The platform will feature NVIDIA NeMo, a complete cloud-native framework included in NVIDIA AI Enterprise, the operating system of the NVIDIA AI platform, which allows companies to create, customize, and deploy generative AI models virtually anywhere. NeMo combines customization frameworks, protection toolkits, data curation tools, and pre-trained models to offer organizations an easy, cost-effective, and fast way to adopt generative AI.
To deploy generative AI in production, NeMo uses TensorRT for Large Language Models (TRT-LLM), which accelerates and optimizes inference performance on the latest LLMs on NVIDIA GPUs. With NeMo, the VMware Private AI Foundation with NVIDIA will enable companies to leverage their own data to build and run custom generative AI models on VMware's hybrid cloud infrastructure.
At VMware Explore 2023 in Las Vegas, NVIDIA and VMware highlighted how developers in the enterprise can use the new NVIDIA AI Workbench to extract community models such as Llama 2, available on Hugging Face, customizing them remotely, and deploying production-grade generative AI across VMware environments.
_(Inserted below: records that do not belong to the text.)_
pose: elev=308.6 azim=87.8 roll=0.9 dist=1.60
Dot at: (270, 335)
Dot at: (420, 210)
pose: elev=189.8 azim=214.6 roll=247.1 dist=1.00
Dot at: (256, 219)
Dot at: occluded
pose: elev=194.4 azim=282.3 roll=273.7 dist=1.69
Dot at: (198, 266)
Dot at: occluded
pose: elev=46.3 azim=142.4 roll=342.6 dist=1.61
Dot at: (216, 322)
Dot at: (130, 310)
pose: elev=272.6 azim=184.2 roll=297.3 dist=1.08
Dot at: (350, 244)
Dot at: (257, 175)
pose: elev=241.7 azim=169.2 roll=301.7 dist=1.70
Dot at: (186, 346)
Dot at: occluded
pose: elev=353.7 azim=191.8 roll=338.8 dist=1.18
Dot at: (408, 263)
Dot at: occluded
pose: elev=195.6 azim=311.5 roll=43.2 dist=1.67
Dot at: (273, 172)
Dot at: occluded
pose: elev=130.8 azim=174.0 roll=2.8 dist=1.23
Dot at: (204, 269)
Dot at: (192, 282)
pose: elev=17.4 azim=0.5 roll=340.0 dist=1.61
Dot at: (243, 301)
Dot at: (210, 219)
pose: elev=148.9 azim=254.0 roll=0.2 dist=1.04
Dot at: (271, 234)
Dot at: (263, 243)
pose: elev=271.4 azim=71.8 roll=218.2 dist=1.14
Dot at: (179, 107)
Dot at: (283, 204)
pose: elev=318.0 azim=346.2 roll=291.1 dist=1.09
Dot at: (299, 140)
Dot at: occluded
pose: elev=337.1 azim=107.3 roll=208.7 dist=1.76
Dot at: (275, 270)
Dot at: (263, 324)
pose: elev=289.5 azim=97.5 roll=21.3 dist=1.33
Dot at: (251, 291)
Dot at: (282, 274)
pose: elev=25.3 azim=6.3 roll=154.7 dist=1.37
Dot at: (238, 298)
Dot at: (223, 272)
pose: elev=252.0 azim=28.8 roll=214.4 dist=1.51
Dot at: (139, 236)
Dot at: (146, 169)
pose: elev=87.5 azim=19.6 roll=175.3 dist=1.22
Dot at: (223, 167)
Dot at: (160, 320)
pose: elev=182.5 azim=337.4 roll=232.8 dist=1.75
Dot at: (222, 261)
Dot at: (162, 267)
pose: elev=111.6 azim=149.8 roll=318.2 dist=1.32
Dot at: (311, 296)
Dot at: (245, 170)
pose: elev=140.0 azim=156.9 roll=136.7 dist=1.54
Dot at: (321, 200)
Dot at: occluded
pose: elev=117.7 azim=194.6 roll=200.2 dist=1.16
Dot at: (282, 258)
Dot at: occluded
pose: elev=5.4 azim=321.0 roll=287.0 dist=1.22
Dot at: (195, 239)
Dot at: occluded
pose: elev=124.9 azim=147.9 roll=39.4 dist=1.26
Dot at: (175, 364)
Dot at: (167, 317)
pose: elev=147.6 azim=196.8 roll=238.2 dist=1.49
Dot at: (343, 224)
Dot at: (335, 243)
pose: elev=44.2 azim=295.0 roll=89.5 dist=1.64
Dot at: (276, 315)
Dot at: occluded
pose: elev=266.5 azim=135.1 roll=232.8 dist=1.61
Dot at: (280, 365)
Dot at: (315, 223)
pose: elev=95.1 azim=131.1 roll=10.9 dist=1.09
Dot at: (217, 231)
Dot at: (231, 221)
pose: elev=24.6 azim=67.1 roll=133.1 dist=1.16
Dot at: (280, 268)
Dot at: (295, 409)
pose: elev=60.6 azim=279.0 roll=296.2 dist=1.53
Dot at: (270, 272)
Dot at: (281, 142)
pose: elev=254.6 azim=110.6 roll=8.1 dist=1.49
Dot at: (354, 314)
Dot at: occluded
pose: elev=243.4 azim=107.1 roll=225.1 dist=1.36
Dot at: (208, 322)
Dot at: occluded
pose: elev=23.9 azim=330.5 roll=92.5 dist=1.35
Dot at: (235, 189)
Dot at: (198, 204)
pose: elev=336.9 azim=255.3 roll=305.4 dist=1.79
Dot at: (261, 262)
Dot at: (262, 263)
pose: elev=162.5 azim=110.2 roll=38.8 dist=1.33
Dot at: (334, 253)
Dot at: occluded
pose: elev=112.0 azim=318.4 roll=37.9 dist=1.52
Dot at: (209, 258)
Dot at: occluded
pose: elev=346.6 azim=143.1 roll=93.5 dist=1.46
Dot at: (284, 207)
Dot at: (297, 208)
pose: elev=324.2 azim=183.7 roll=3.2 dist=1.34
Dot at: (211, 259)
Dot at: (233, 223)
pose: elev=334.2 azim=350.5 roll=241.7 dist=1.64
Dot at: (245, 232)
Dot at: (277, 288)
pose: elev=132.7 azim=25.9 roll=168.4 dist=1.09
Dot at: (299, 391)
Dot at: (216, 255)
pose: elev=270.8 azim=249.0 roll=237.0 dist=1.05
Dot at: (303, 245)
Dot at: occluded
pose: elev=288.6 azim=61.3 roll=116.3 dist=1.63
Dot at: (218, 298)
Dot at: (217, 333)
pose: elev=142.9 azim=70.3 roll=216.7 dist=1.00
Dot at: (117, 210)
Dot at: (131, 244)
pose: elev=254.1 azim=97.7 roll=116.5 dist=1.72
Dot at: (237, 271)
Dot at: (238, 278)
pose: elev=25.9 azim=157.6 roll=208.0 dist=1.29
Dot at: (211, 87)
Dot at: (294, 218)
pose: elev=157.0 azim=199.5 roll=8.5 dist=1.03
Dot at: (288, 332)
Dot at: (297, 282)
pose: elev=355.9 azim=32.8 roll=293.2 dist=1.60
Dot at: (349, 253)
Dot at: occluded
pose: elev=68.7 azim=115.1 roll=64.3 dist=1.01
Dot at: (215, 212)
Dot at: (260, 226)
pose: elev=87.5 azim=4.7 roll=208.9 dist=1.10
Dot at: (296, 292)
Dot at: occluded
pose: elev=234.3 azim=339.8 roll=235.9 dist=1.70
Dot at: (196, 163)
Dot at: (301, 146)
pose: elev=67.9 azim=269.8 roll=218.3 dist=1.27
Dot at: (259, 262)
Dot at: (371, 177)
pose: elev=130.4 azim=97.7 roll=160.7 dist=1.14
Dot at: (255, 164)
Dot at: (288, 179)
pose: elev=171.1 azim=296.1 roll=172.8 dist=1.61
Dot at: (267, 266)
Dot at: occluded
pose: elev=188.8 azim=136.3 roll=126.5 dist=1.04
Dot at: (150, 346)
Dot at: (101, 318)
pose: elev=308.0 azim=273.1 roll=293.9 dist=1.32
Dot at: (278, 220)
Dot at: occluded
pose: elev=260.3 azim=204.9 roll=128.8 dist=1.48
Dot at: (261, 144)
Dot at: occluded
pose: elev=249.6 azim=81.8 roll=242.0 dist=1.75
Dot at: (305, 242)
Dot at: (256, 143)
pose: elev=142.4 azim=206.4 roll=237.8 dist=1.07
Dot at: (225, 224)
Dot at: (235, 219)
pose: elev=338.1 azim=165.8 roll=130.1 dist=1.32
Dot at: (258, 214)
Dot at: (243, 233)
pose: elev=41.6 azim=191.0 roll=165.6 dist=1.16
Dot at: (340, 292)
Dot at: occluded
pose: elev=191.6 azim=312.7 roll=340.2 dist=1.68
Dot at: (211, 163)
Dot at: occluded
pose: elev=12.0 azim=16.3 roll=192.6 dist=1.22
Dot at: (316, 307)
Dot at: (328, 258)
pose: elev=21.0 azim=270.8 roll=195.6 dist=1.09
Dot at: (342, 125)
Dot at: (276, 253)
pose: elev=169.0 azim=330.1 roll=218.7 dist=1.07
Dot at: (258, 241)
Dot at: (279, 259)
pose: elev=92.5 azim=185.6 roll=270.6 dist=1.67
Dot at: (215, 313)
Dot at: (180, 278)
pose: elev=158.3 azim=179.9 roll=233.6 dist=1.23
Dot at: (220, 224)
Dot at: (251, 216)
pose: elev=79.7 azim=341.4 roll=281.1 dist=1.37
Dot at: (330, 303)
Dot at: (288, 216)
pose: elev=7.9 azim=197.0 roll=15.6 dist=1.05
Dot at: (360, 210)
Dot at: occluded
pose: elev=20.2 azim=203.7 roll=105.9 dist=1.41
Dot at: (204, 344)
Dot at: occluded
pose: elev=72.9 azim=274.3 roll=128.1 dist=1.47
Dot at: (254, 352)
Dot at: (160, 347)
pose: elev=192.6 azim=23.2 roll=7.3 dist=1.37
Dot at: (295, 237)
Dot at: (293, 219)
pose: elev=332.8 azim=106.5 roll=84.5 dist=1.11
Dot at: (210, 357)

Broad ecosystem support for VMware Private AI Foundation with NVIDIA
VMware Private AI Foundation with NVIDIA will be supported by Dell Technologies, Hewlett Packard Enterprise and Lenovo, who will be among the first to offer systems that power enterprise LLM customization and inference workloads with NVIDIA L40S GPUs, NVIDIA BlueField®-3 DPUs and NVIDIA ConnectX®-7 SmartNICs.
The VMware Private AI Foundation with NVIDIA builds on the companies' decade-long partnership. The co-engineering work optimized VMware's cloud infrastructure to run NVIDIA AI Enterprise with performance comparable to bare metal. Mutual customers further benefit from the management and flexibility of resources and infrastructure provided by VMware Cloud Foundation.
Availability
VMware intends to launch VMware Private AI Foundation with NVIDIA in early 2024.